創設元年のJ3リーグは26節を消化、終盤戦に突入した。東北勢3チームの中でも、盛岡はFW土井良太(27)が全26戦出場、得点ランク3位につける11ゴールの活躍などで最高の5位と奮闘を続けている。5日の第27節ではホームで藤枝と対戦する。残り7戦、みちのく3チームが1つでも順位をあげるべくラストスパートをかける。

 12チーム中、唯一地域リーグからの「飛び級」参戦となった盛岡が上位で踏ん張っている。鳴尾直軌監督(39)は「6位以内という当初の目標を上回る。いかに今の調子を維持して、いい終わり方ができるか」とこれまでの戦いぶりを評価。J2昇格対象となる2位以内は勝ち点15差と遠いが「4位以上を狙いたい」とさらなる高みを目指す。

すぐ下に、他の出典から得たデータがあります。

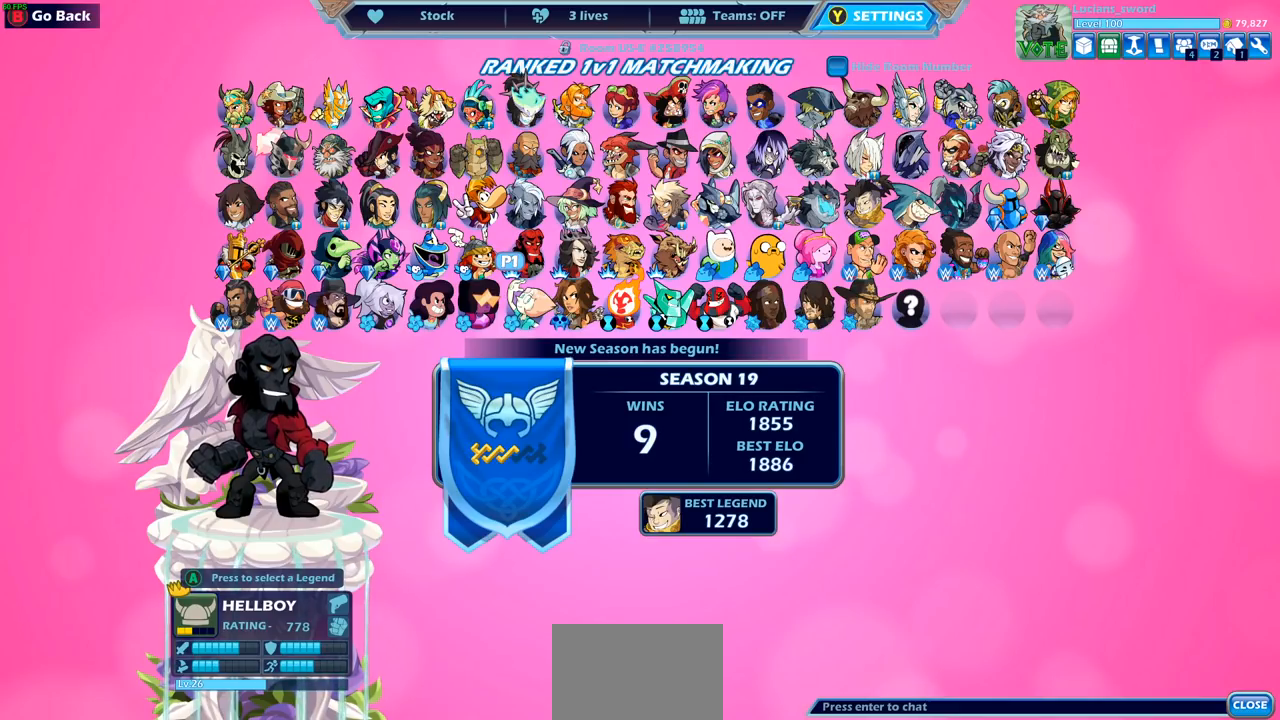
{"buttons": [], "left_stick": "center", "events": [[317, "DPAD_RIGHT", "down"], [433, "DPAD_RIGHT", "up"]]}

 チームの柱として君臨するのが、190センチの大型FW土井良だ。開幕時から「得点王を狙う」と宣言。ここまで全試合に出場し、11得点と結果を残してきた。長身を生かしてセットプレーやゴール前の混戦を着実に得点に結び付け、チームに勝ち点をもたらしてきた。得点ランクは現在3位につける。

 決して順風満帆のサッカー人生ではない。神戸弘陵高では陸上部にも所属し、100メートル11秒9の俊足を武器に3トップのウイングもこなしたが、3年時に右膝靱帯(じんたい)を断裂。その後計3度、膝にメスを入れた。卒業後に神戸入りも、定位置はつかめず2年で退団。「(当時は)ただ大きいだけの選手だった」と振り返る。

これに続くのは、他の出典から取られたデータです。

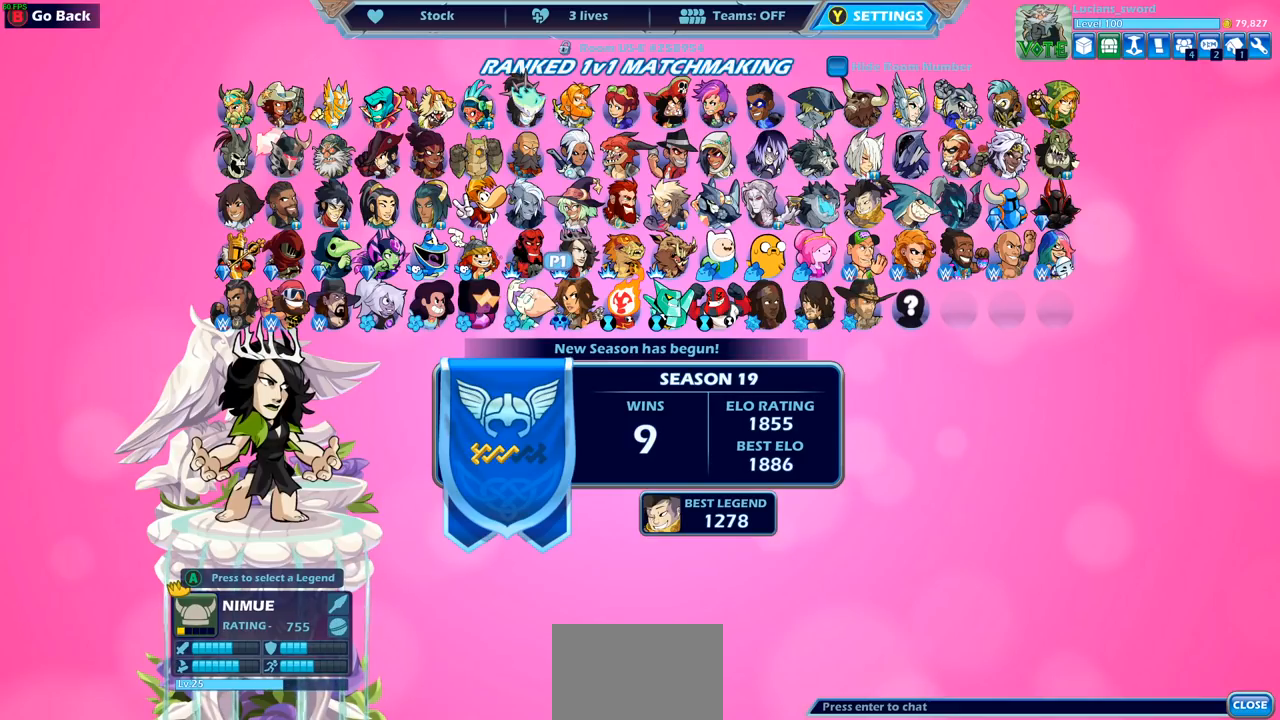
{"buttons": [], "left_stick": "center", "events": []}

 だが諦めなかった。4クラブを渡り歩いた末、13年に盛岡入りし、東北社会人リーグ制覇、全国地域リーグ決勝大会優勝に貢献した。海外の長身選手のプレーを参考にするなど研究も怠らず「ペナルティーエリア内の動きでは誰にも負けない」までに自信もつけた。鳴尾監督も「土井にボールを集める形で戦ってきた」と信頼している。

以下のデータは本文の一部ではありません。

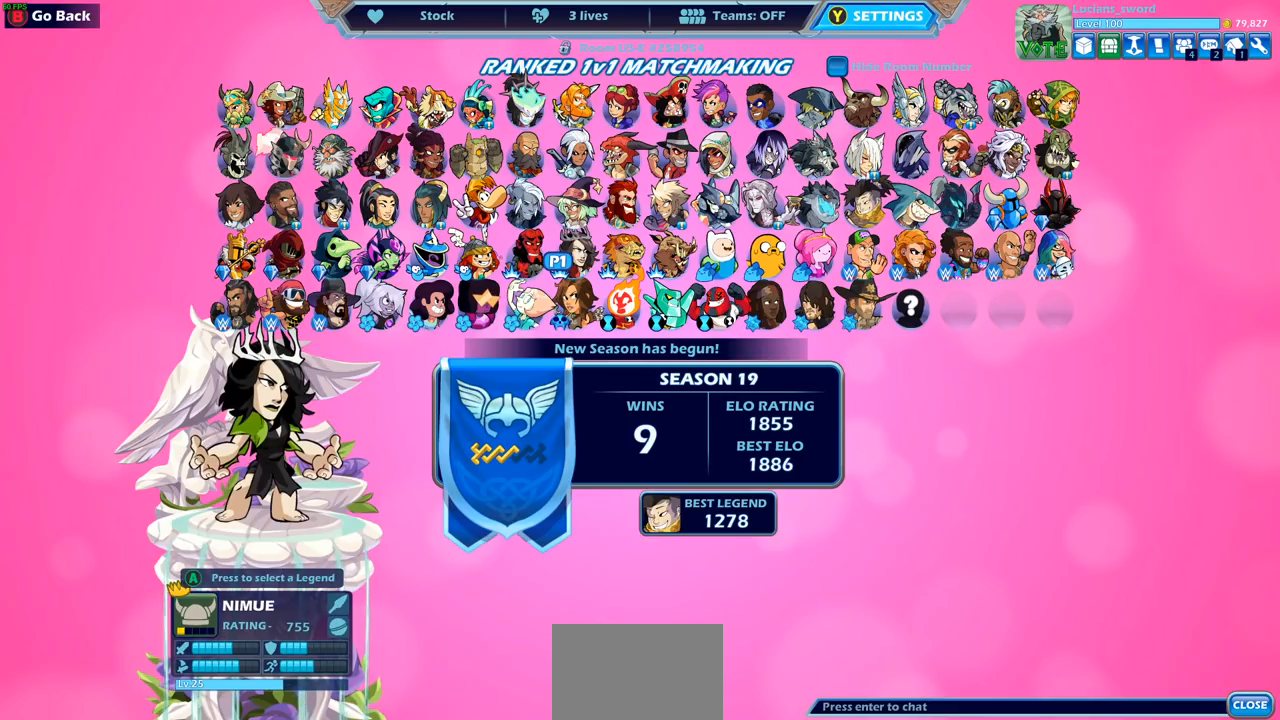
{"buttons": [], "left_stick": "center", "events": []}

 全国を舞台に試合をしながら、老人ホーム、旅館でのアルバイトも続けている。昨オフ期間には「体重が増えないように」とほぼ毎日仕事を入れ「月14万円近く、稼ぎました」と笑う。

 前節福島戦では初めてサイドハーフにも挑戦した。土井良は「試合に出られることが幸せ」と謙虚に話す一方、「全試合でゴールを決めて4位に上がる。得点王も取る」と力強く宣言。残り7戦、まだまだネットを揺らし続ける。【成田光季】

 ◆土井良太(どい・りょうた)1987年(昭62)8月27日、兵庫県洲本市生まれ。小1から五色FCでサッカーを始める。神戸弘陵高では1、3年時に選手権県予選レギュラー、2、3年時に全国総体出場。卒業後の06年に当時J2の神戸入団。その後シンガポールリーグのアルビレックス新潟・S、JAPANサッカーカレッジ、JFLアルテ高崎、J2草津(現群馬)を経て13年にグルージャ盛岡入り。190センチ、82キロ。利き足左。血液型A。